En matière de gouvernance, a prévenu que « chaque responsable dans l’administration publique, répondra désormais tout seul et entièrement de ses actes ». Allusion à peine voilée au scandale ayant ébranlé l’administration en 2020, occasionnant un détournement de plusieurs milliards de F destinés à l’achat d’équipements pour les soldats nigériens sur la ligne de front contre le terrorisme. La promotion de la bonne gouvernance passera par « la pédagogie de l’exemple », a-t-il annoncé, rappelant qu’il sera « implacable contre les délinquants », tout en tendant la main à la société civile pour « mettre fin à certains malentendus ».

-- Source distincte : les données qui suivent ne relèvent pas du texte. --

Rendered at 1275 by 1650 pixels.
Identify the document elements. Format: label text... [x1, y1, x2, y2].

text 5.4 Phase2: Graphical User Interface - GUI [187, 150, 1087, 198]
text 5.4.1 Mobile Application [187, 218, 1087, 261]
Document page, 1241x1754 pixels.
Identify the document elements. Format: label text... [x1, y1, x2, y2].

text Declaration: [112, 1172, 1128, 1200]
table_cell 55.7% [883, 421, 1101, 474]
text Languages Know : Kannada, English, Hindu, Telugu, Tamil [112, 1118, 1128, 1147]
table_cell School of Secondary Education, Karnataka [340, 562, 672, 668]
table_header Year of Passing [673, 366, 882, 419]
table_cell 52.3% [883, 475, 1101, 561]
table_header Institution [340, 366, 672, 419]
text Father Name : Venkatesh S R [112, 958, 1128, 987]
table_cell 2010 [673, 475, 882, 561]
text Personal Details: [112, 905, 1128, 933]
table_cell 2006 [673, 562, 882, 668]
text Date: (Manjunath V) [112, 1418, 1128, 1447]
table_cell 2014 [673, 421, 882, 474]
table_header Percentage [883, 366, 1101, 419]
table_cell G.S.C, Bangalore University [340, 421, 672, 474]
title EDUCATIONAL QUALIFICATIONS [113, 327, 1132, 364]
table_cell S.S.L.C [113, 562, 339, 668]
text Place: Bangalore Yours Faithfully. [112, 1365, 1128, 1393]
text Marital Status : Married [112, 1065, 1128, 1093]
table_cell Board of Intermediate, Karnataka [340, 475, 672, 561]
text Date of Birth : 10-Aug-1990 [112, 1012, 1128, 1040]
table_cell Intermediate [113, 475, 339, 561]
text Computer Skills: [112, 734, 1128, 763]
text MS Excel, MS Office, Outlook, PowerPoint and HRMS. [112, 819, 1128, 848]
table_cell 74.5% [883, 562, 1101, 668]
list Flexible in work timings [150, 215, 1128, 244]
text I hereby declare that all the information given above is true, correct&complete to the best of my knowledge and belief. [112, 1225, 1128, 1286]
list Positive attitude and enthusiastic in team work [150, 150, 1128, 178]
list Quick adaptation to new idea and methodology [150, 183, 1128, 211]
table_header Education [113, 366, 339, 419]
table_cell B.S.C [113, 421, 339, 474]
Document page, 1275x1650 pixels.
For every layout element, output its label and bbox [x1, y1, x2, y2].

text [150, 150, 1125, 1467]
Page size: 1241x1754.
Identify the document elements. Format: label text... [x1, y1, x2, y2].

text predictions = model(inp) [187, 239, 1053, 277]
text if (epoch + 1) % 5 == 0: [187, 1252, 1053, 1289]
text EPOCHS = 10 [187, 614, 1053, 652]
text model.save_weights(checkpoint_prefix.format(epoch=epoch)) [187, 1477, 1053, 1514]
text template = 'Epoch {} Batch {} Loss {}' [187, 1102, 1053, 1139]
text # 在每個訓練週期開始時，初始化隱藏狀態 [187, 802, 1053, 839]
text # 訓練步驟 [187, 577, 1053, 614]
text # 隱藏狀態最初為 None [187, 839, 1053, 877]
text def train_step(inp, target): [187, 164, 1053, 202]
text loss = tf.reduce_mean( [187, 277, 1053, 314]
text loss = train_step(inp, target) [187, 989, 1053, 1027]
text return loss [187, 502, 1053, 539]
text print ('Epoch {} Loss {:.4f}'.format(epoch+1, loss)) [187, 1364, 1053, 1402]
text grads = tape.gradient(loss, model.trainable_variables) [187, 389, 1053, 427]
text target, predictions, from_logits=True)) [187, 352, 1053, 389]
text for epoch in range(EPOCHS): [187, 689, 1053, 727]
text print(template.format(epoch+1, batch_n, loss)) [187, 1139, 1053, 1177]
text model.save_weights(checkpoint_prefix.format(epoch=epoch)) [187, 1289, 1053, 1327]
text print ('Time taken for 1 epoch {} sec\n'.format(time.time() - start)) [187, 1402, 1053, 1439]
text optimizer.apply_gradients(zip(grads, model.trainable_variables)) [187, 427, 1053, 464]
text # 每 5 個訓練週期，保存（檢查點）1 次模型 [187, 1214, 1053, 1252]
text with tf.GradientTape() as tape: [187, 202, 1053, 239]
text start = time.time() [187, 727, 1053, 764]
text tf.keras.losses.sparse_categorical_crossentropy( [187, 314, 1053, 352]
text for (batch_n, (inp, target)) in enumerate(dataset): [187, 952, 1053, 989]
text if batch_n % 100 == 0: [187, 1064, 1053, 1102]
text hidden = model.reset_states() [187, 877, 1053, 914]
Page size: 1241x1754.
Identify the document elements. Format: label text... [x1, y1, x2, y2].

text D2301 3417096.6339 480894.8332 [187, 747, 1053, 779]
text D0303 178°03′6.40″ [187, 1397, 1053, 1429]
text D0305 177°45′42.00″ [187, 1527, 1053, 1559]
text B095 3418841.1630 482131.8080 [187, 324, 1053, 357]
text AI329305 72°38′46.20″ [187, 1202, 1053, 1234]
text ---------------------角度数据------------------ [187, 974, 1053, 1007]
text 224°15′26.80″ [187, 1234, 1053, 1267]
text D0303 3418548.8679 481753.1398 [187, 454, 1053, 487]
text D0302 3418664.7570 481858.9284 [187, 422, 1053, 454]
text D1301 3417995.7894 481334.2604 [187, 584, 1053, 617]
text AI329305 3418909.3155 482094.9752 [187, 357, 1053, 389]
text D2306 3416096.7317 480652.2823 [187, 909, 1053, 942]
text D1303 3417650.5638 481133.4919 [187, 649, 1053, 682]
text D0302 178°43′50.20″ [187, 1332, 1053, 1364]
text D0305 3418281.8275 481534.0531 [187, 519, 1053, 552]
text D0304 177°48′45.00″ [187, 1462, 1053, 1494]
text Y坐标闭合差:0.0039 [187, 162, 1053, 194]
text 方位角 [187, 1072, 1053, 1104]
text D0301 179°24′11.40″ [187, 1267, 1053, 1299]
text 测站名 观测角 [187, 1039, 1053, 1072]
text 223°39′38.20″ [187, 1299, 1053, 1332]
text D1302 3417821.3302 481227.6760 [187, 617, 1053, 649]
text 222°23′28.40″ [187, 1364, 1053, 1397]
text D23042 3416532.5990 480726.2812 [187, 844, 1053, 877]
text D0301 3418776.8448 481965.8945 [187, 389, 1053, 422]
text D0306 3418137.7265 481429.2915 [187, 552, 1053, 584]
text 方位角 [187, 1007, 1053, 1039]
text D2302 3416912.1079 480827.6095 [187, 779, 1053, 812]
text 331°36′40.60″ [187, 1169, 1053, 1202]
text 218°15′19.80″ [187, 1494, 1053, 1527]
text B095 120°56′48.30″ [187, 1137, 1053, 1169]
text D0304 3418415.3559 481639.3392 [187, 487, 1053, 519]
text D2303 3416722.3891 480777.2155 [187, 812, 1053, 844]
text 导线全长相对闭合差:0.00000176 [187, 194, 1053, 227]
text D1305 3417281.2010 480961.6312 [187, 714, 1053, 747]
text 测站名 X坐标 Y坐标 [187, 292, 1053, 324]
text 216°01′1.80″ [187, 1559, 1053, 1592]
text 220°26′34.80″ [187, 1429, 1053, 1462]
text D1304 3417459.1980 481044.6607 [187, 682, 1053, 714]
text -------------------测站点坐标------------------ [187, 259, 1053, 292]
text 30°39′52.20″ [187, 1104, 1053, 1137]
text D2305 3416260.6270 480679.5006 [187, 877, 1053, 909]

Enfin, il est revenu sur les récentes attaques terroristes « qui ont dépassé toutes les bornes » dénonçant de « vrais crimes de guerre ». Rappelant que les bases du terrorisme sont hors du territoire nigérien, notamment dans la région de Diffa où sévit Boko-Haram depuis 2015 et qui compte 130 000 réfugiés nigérians, il a déclaré qu’il engagera immédiatement des discussions avec les autorités du Nigéria pour renvoyer les réfugiés dans leur pays. « Tels quels, ces camps sont des fabriques potentielles de terroristes, voilà pourquoi il est urgent d’y mettre fin », a lancé Mohamed Bazoum.
Né en 1960 dans la région de Diffa, le nouveau président s’est imposé dans le cercle de Mahamadou Issouffou avant d’occuper le poste de ministre d’Etat, ministre de l’Intérieur et de la Sécurité publique. Déjà trempé dans la cause panafricaniste à l’université au Sénégal où il étudie la philosophie, il a fait montre de son engagement dans le syndicalisme. Ce qui va précipiter son entrée dans le monde politique. A la tête du pays sahélien parmi les plus pauvres du monde, et dont l’histoire est jalonnée par quatre coups d’Etat, Mohamed Bazoum devrait tendre la main à l’opposition réunie autour de Mahamane Ousmane, son challenger à la présidentielle, pour apaiser la scène politique.